Pick a sample size between 1,000 and 10,000 vectors; larger samples tighten the projection at the cost of a longer warm-up build. The returned `MemoryModel` offers `estimateBytes` for steady-state usage plus helpers to account for thread-local scratch space during indexing or query serving. Each method now returns an `Estimate` (central value and ±margin so you can reason about best/worst cases directly).

### Accuracy

`MemoryCostEstimatorAccuracyTest` exercises the estimator against real graph builds with and without PQ. The measured footprint must stay within a 5% tolerance (roughly twice the worst error we have observed so far).
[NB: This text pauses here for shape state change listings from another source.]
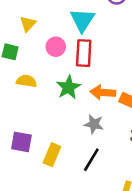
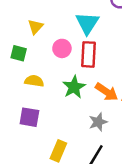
orange arrow: (103, 92) -> (107, 92), turned -150
gray star: (94, 124) -> (98, 122), turned -30
purple square: (21, 142) -> (29, 117), moved

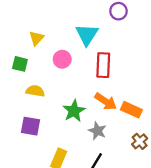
red rectangle: (88, 54) -> (103, 65), moved
green star: (74, 87) -> (74, 111), moved
gray star: (98, 122) -> (97, 131), turned -30

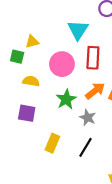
yellow triangle: (36, 38) -> (32, 42), moved, turned 32
pink circle: (62, 59) -> (62, 64), moved, size x1.5
orange arrow: (106, 101) -> (95, 91), turned -72

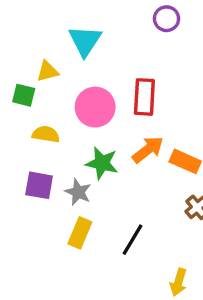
cyan triangle: (78, 30) -> (85, 41), moved
green star: (66, 99) -> (102, 163), turned -30
gray star: (88, 117) -> (78, 192), moved

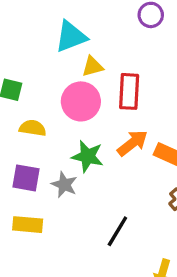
cyan triangle: (85, 41) -> (71, 37), turned 36
yellow triangle: (48, 71) -> (93, 67), moved
yellow rectangle: (80, 233) -> (28, 225), moved, turned 72

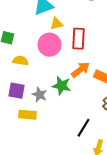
green star: (88, 156) -> (62, 86), moved
yellow rectangle: (28, 225) -> (28, 115), moved
black line: (117, 231) -> (84, 128), moved

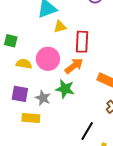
pink circle: (50, 45) -> (48, 59), moved
orange arrow: (80, 70) -> (74, 66), moved

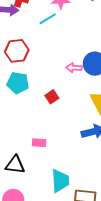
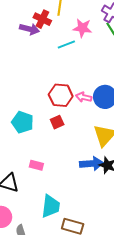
red hexagon: (17, 51) -> (61, 95), moved
cyan pentagon: (18, 83) -> (23, 122), moved

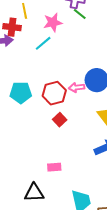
cyan pentagon: (23, 122) -> (21, 93), moved

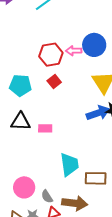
cyan pentagon: (21, 93) -> (20, 85), moved
black triangle: (34, 193) -> (20, 122), moved

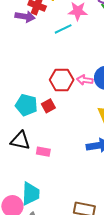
red square: (54, 81) -> (48, 106), moved
cyan trapezoid: (69, 165) -> (31, 194), moved

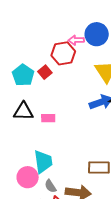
red hexagon: (62, 80) -> (63, 53), moved
cyan pentagon: (26, 105) -> (23, 75), turned 30

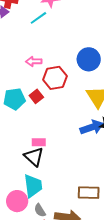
pink arrow: (76, 40) -> (34, 61), moved
cyan pentagon: (23, 75) -> (14, 99), turned 30
black triangle: (23, 111) -> (34, 157), moved, turned 40

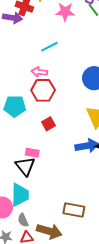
cyan line: (38, 18) -> (49, 47), moved
red hexagon: (55, 78) -> (43, 90), moved
red square: (36, 96) -> (48, 124), moved

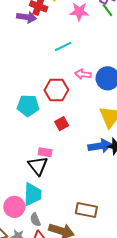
pink arrow: (39, 72) -> (83, 74), moved

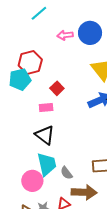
red hexagon: (56, 90) -> (30, 63), moved
pink rectangle: (45, 152) -> (46, 107), moved
gray semicircle: (35, 220) -> (66, 173), moved

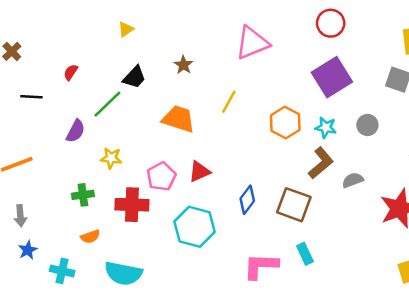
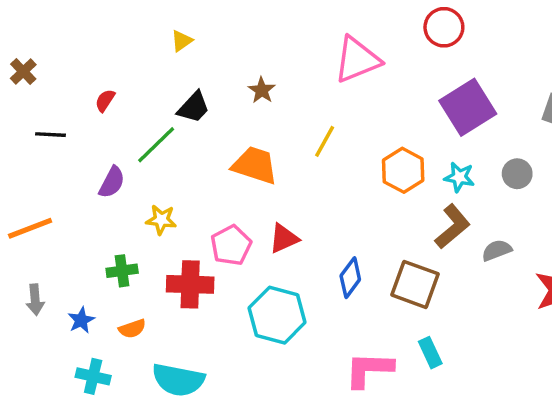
red circle: (331, 23) -> (444, 27), moved
blue star: (28, 250) -> (81, 320), moved

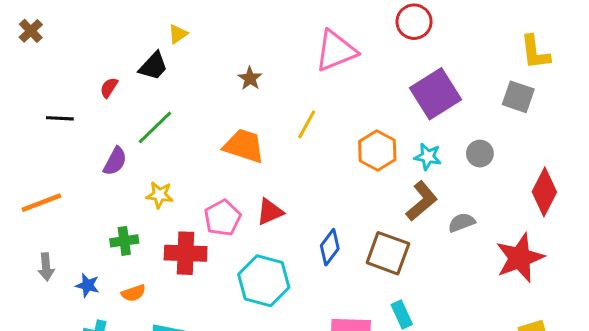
brown cross: (23, 72) -> (31, 31), moved
black trapezoid: (194, 107) -> (153, 66), moved
blue star: (81, 320) -> (87, 285), turned -30

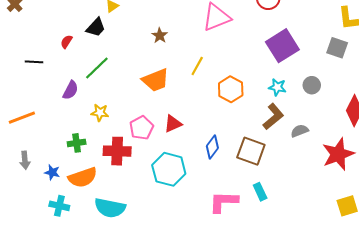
orange trapezoid: (244, 146) -> (156, 80), turned 140
orange hexagon: (377, 150) -> (231, 89), moved
orange semicircle: (133, 293) -> (83, 177), size x1.8

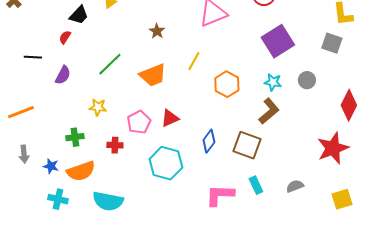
black trapezoid: (96, 27) -> (79, 15), moved
green line: (97, 68) -> (110, 64), moved
purple semicircle: (70, 90) -> (63, 75), moved
gray semicircle: (300, 131) -> (295, 186), moved
red cross: (117, 151) -> (115, 145), size x0.6

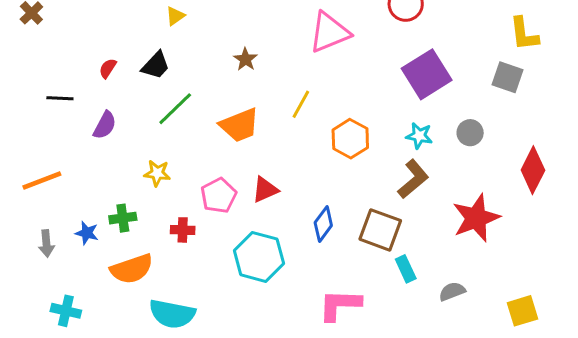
black trapezoid: (79, 15) -> (156, 65), moved
red star: (333, 148) -> (476, 218), moved
blue star: (51, 166) -> (87, 233), moved
cyan rectangle: (256, 185) -> (406, 269), moved
cyan cross: (58, 199) -> (66, 311), moved

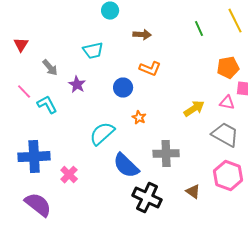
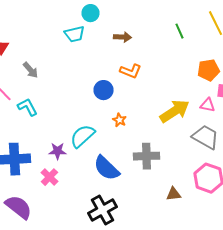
cyan trapezoid: (93, 51) -> (74, 34), moved
purple star: (77, 85) -> (58, 151), moved, turned -30
yellow arrow: (194, 109) -> (174, 111), size x1.4
brown triangle: (193, 192) -> (174, 194), turned -42
black cross: (147, 198) -> (102, 210), moved, turned 36

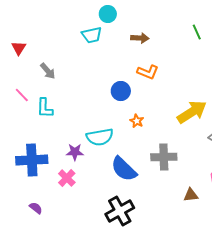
cyan L-shape: (28, 107) -> (45, 108), turned -150
cyan semicircle: (82, 136) -> (100, 137), turned -148
purple semicircle: (18, 207) -> (36, 208), size x0.5

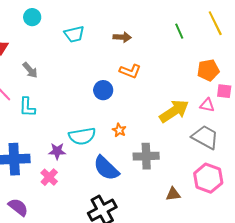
cyan circle: (108, 14) -> (32, 17), moved
orange star: (137, 121) -> (119, 130), moved
purple semicircle: (36, 208) -> (18, 207), size x1.5

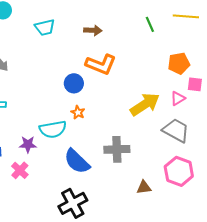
yellow line: (215, 23) -> (186, 16), turned -60
orange L-shape: (130, 71) -> (101, 64), size x1.4
pink triangle: (207, 105) -> (178, 98), turned -42
orange star: (119, 130) -> (78, 112), moved

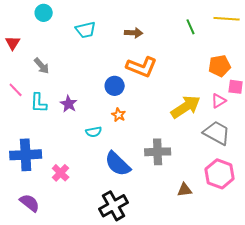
cyan semicircle: (53, 129) -> (94, 132), size x0.6
purple star: (28, 144) -> (69, 104), moved, turned 30

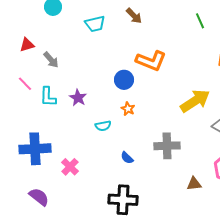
brown arrow: (134, 33) -> (134, 16), moved, turned 42
red triangle: (13, 43) -> (27, 45), moved, turned 42
blue semicircle: (118, 164) -> (127, 158), size x0.5
black cross: (114, 206) -> (123, 200), turned 32

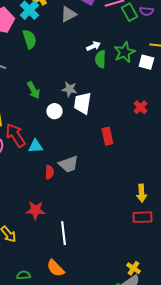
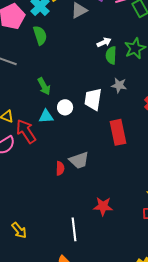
gray star: (69, 89) -> (119, 85), moved
red rectangle: (107, 136) -> (118, 132), size x1.4
cyan triangle: (35, 146) -> (46, 116), moved
red star: (35, 210) -> (103, 206), moved

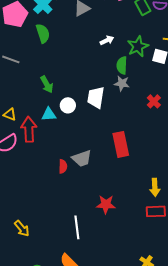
green semicircle: (111, 55) -> (122, 65), moved
red arrow: (26, 131) -> (29, 129), turned 30
red rectangle: (118, 132) -> (121, 144), moved

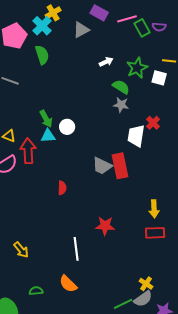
green semicircle: (122, 65) -> (121, 87), turned 120
green arrow: (47, 84) -> (46, 119), moved
white trapezoid: (96, 97) -> (136, 136), moved
gray trapezoid: (82, 158) -> (102, 166), moved, turned 45

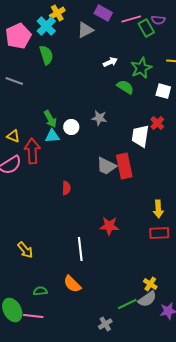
purple semicircle: (159, 27) -> (158, 20), moved
white square: (159, 78) -> (163, 91), moved
gray star: (121, 105) -> (99, 118), moved

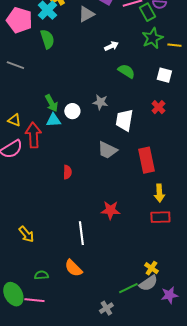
pink pentagon: (18, 36) -> (19, 20), turned -30
green star: (141, 68) -> (152, 38), moved
white trapezoid: (140, 136) -> (124, 120), moved
red rectangle: (124, 166) -> (146, 160), moved

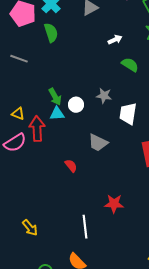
gray trapezoid: (107, 150) -> (98, 143), moved
red semicircle: (67, 172) -> (71, 166), turned -40

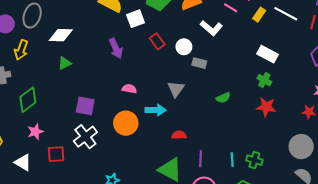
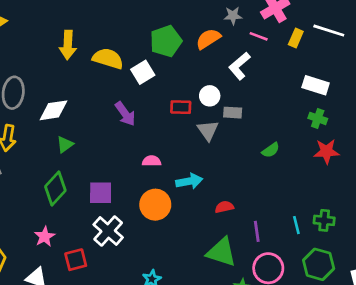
white L-shape: (211, 28) -> (239, 66), turned 110
red rectangle: (157, 41) -> (181, 107), moved, turned -42
gray triangle: (176, 89) -> (208, 130), moved
green diamond: (28, 100) -> (55, 189), moved

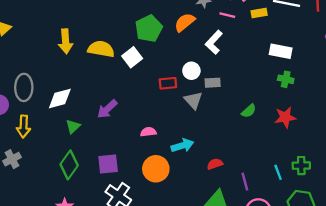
yellow rectangle: (296, 38) -> (259, 13), turned 63
purple arrow: (125, 114) -> (107, 109), moved, turned 90
red star: (326, 151) -> (285, 117), moved

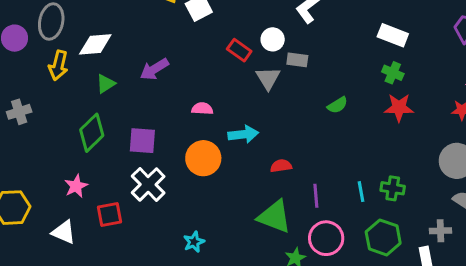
red rectangle: (168, 83) -> (239, 50), turned 30
red star: (285, 117) -> (399, 108), moved
yellow arrow: (24, 126) -> (58, 65), moved

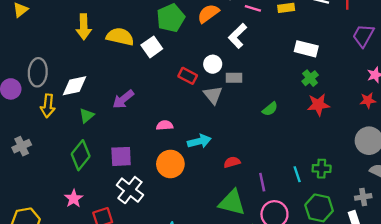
green cross: (393, 73) -> (310, 78), turned 35

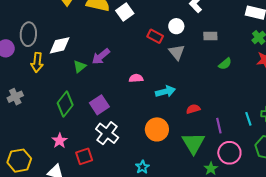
gray rectangle: (234, 78) -> (210, 36), moved
green triangle: (87, 116) -> (80, 66), moved
purple square: (121, 156) -> (99, 105), turned -30
orange circle: (170, 164) -> (157, 129), moved
green triangle: (232, 203) -> (193, 143), turned 45

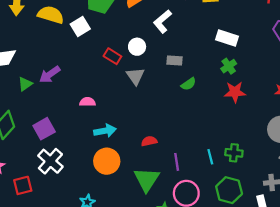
green semicircle: (225, 64) -> (189, 84), moved
cyan arrow: (165, 92) -> (105, 131), moved

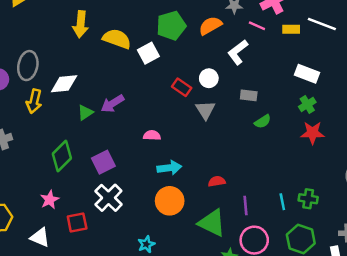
green triangle: (147, 179) -> (212, 223), turned -40

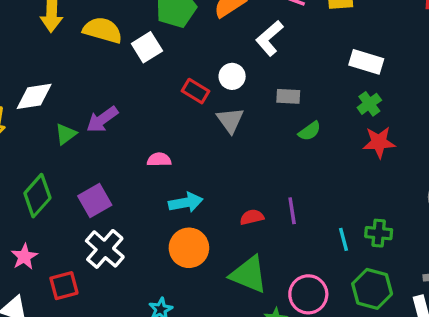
purple line: (245, 206) -> (292, 211), moved

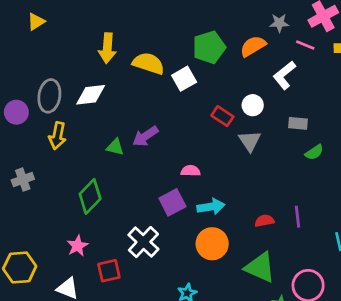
white diamond: (34, 96) -> (91, 95), moved
green triangle: (66, 134) -> (115, 147), turned 48
purple square: (95, 200) -> (172, 202), moved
Running the full six-configuration, seven-dimensionality matrix takes ~23 seconds on an M2 Max laptop; budget additional time on slower hardware. For deep dives you can crank the sample size to the 10,000-vector cap—just note that the 64d cases grow to a few seconds each while the 4096d + PQ runs stretch past a minute apiece. Current coverage includes

* Hierarchical, M=16, no PQ — 64–4096 dims stay within +0.6–1.7% relative error (well below the 20% guardrail)
* Hierarchical, M=16, PQ (16×256 up to 1024d, 32×256 for ≥2048d) — 64–4096 dims land between +0.04% and +1.45%
* Flat, M=32, no PQ — 64–4096 dims sit in the +0.0–1.0% range
* Flat, M=24, PQ (16×256 up to 1024d, 32×256 for ≥2048d) — 64–4096 dims stay within +0.0–1.2%
* Hierarchical, high degree (M=48, no PQ) — 64–4096 dims remain inside +0.1–1.0%
* Hierarchical, cosine similarity (M=16, no PQ) — 64–4096 dims land between +0.6–2.3%

If you tune different configurations regularly (e.g., larger degrees or alternative similarity functions), extend the matrix so the backing data stays relevant.